4 À GUISA DE CONCLUSÃO
Analisados os elementos empíricos apresentados, uma primeira observação se faz necessária. Se, por um lado, como nos alertam Almeida e Valente (2011), Leite et al. (2014) e Scherer e Brito (2020), para a integração das tecnologias digitais ao currículo, não é suficiente dispor de aparatos digitais na escola, tampouco sem eles essa integração se torna viável. A significativa dificuldade de os professores disporem de condições mínimas para o desenvolvimento de estratégias de ensino mediadas por tecnologias digitais, demonstrada por meio dos elementos empíricos aqui trazidos, acaba por ser um fator de significativo desestímulo ao planejamento de aulas que integrem cotidianamente, de modo natural, as tecnologias digitais ao desenvolvimento do currículo escolar. Os relatos dos professores que, de modo persistente, buscam romper com as dificuldades e promover essa integração, dão ideia das barreiras que enfrentam. Nessas condições, não se consegue sequer imaginar que avanços significativos possam ocorrer nessa direção, e as escolas, na qualidade de instituições educativas, tendem a permanecer descoladas do ciberespaço, inviabilizando o desenvolvimento da cibercultura por meio de suas ações. Urge, pois, o redimensionamento das políticas de investimento nessas escolas, baseadas em planejamento de curto, médio e longo prazos.
Por outro lado, se, como nos alertam Almeida e Valente (2011), Scherer e Brito (2020), Schlemmer et al. (2021), dentre outros, o elemento chave para a integração das tecnologias digitais ao currículo é o professor, que precisa de discernimento sobre a dimensão pedagógica das tecnologias digitais para poder definir, deliberadamente, sobre o momento e a forma de lançar mão das tecnologias digitais no processo ensino-aprendizagem, no desenvolvimento do currículo escolar, as condições das escolas envolvidas nos estudos aqui reportados são, da mesma forma, bastante frágeis e precárias. Como bem demonstram as evidências empíricas aqui trazidas, o universo escolar ainda não conseguiu se integrar, de maneira efetiva, às condições de conectividade, digitalidade e multimodalidade que a sociedade, em geral, já vem experimentando.
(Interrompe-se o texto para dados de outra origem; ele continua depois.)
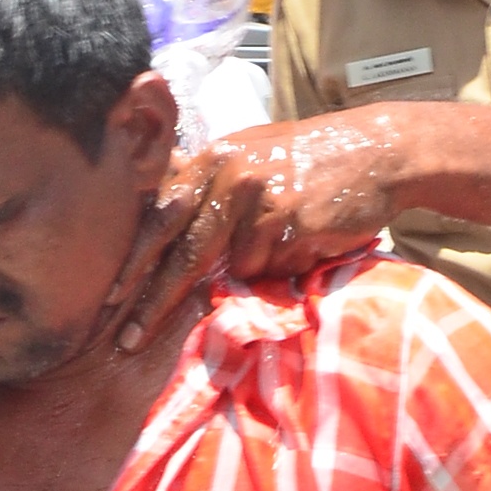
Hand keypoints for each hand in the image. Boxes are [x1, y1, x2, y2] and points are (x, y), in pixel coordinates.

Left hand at [108, 119, 398, 351]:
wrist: (378, 150)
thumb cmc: (311, 157)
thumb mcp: (250, 154)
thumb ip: (209, 184)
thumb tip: (163, 216)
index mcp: (213, 160)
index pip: (161, 218)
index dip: (135, 261)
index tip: (112, 298)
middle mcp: (232, 178)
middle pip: (184, 253)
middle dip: (155, 301)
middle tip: (130, 340)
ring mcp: (263, 201)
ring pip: (240, 267)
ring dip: (260, 268)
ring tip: (289, 238)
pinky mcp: (295, 224)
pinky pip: (278, 268)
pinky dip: (289, 266)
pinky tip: (310, 238)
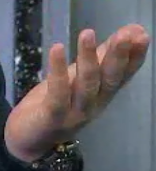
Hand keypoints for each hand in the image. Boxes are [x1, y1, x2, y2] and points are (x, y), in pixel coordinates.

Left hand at [4, 24, 149, 161]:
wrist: (29, 138)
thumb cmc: (57, 102)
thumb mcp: (80, 77)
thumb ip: (101, 56)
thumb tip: (129, 32)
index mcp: (102, 95)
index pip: (123, 75)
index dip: (134, 56)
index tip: (141, 34)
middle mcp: (94, 104)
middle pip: (110, 79)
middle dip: (119, 57)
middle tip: (128, 34)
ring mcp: (75, 112)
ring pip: (86, 84)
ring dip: (88, 58)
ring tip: (88, 33)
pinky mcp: (54, 115)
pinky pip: (58, 92)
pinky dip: (58, 70)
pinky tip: (57, 48)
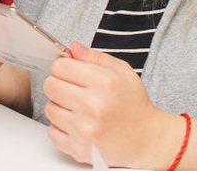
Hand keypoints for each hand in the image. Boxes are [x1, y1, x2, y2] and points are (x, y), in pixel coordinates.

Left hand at [43, 42, 181, 167]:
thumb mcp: (122, 71)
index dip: (63, 67)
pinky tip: (76, 124)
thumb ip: (95, 57)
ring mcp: (85, 130)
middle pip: (50, 86)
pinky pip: (52, 132)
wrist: (147, 139)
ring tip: (77, 108)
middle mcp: (93, 106)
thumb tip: (73, 47)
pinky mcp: (79, 149)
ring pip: (49, 109)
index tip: (70, 73)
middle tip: (73, 90)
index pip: (60, 67)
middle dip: (59, 84)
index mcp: (104, 82)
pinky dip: (61, 127)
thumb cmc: (134, 104)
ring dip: (59, 106)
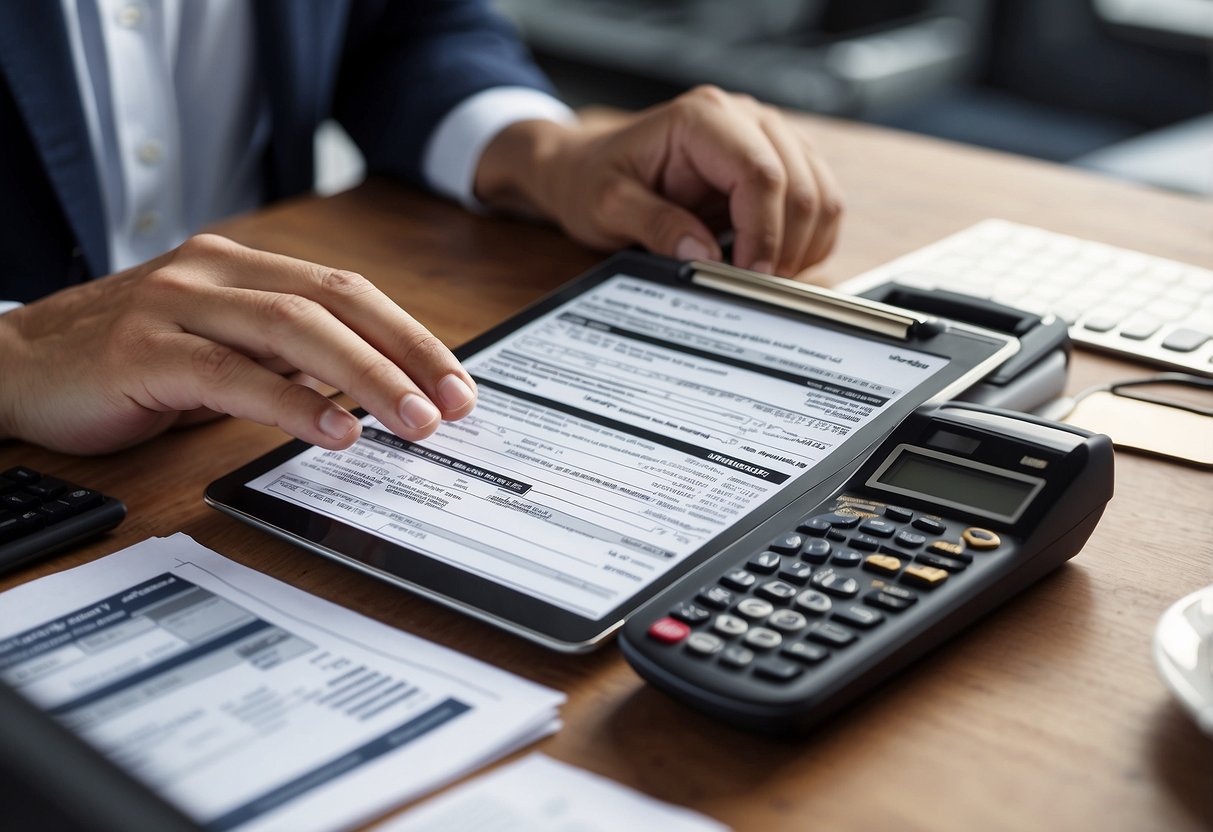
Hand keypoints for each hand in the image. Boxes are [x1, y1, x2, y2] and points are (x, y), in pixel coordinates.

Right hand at [0, 234, 476, 453]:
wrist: (15, 366)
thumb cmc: (129, 362)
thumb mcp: (223, 353)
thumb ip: (288, 361)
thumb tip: (371, 389)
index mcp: (242, 267)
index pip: (349, 292)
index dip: (411, 336)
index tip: (457, 383)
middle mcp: (215, 272)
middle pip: (335, 303)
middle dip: (406, 355)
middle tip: (453, 406)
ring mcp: (176, 305)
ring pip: (293, 330)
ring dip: (365, 378)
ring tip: (413, 422)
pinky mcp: (142, 350)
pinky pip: (232, 374)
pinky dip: (291, 403)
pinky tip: (335, 431)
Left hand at [475, 85, 842, 275]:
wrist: (585, 167)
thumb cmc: (592, 179)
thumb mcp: (606, 206)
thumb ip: (654, 226)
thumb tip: (702, 256)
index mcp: (702, 118)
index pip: (760, 174)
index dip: (764, 233)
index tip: (749, 276)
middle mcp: (744, 118)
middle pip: (801, 185)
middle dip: (787, 246)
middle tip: (756, 288)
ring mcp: (767, 138)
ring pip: (820, 194)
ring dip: (803, 246)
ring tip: (763, 279)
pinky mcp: (778, 164)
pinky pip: (817, 204)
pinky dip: (806, 242)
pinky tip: (774, 263)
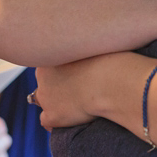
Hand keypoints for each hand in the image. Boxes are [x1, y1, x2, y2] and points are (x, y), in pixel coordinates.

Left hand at [32, 52, 153, 129]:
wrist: (113, 81)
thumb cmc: (114, 58)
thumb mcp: (100, 41)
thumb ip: (91, 43)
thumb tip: (102, 35)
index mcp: (53, 52)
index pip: (51, 59)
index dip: (64, 66)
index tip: (78, 68)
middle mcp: (43, 74)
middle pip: (45, 78)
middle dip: (57, 81)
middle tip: (78, 84)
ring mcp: (46, 95)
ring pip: (42, 99)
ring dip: (55, 100)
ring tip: (74, 102)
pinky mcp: (53, 115)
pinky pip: (46, 121)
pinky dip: (56, 120)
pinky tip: (70, 118)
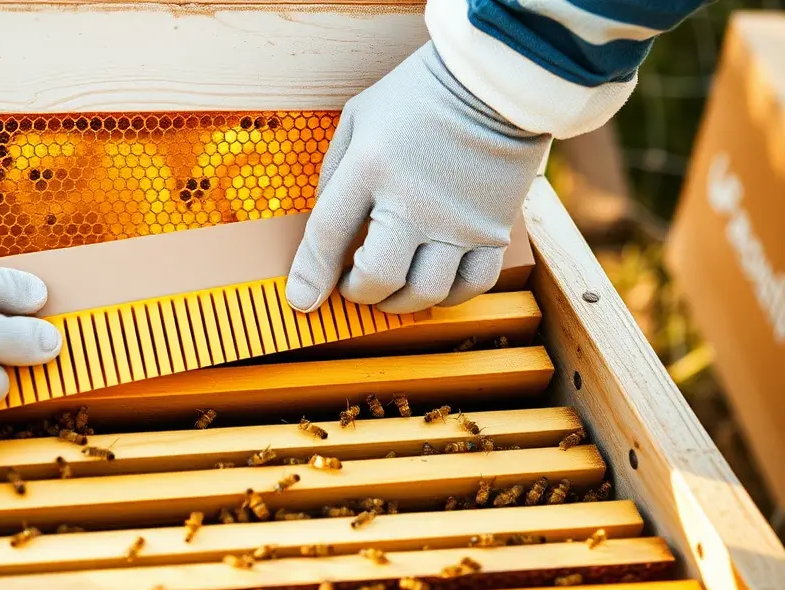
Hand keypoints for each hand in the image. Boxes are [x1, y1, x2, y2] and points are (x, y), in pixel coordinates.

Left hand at [285, 41, 550, 313]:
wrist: (496, 77)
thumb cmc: (419, 94)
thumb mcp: (358, 117)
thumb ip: (335, 174)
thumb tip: (328, 232)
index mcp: (371, 167)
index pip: (328, 236)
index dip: (310, 276)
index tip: (302, 299)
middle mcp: (414, 200)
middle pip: (379, 277)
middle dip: (357, 293)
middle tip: (353, 285)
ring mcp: (458, 219)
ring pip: (425, 291)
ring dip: (399, 301)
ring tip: (391, 289)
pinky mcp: (496, 227)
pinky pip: (472, 285)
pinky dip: (448, 296)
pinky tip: (433, 282)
Nesse sentido, há de refletir-se, também, sobre o significado dessas condições do funcionamento dessas escolas públicas para um projeto de desenvolvimento da região e do país. Em tempos de digitalidade, conectividade, multimodalidade, hibridismo e educação OnLife, continuar contando com escolas analógicas e até, sob certos aspectos, sucateadas, significa um passo atrás na construção das condições para a região e o país desenvolverem-se em termos sociais, culturais e econômicos em sintonia com as exigências da cultura digital. Como observamos, ao longo do texto, as próprias universidades, a julgar pela realidade das que participaram do estudo de Cechetti (2022), atuam em uma condição de atraso no que tange às tecnologias digitais, o que pode comprometer um importante espaço de formação dos professores. Obviamente, novos estudos serão necessários, especialmente no que se refere à formação de professores, tanto nos cursos de licenciatura, quanto nos processos de formação continuada para melhor dimensionarmos essa realidade. Contudo, ficou constatada a necessidade de políticas educacionais de formação inicial e continuada de professores para atuação nas escolas públicas do Oeste Catarinense com foco nas tecnologias digitais.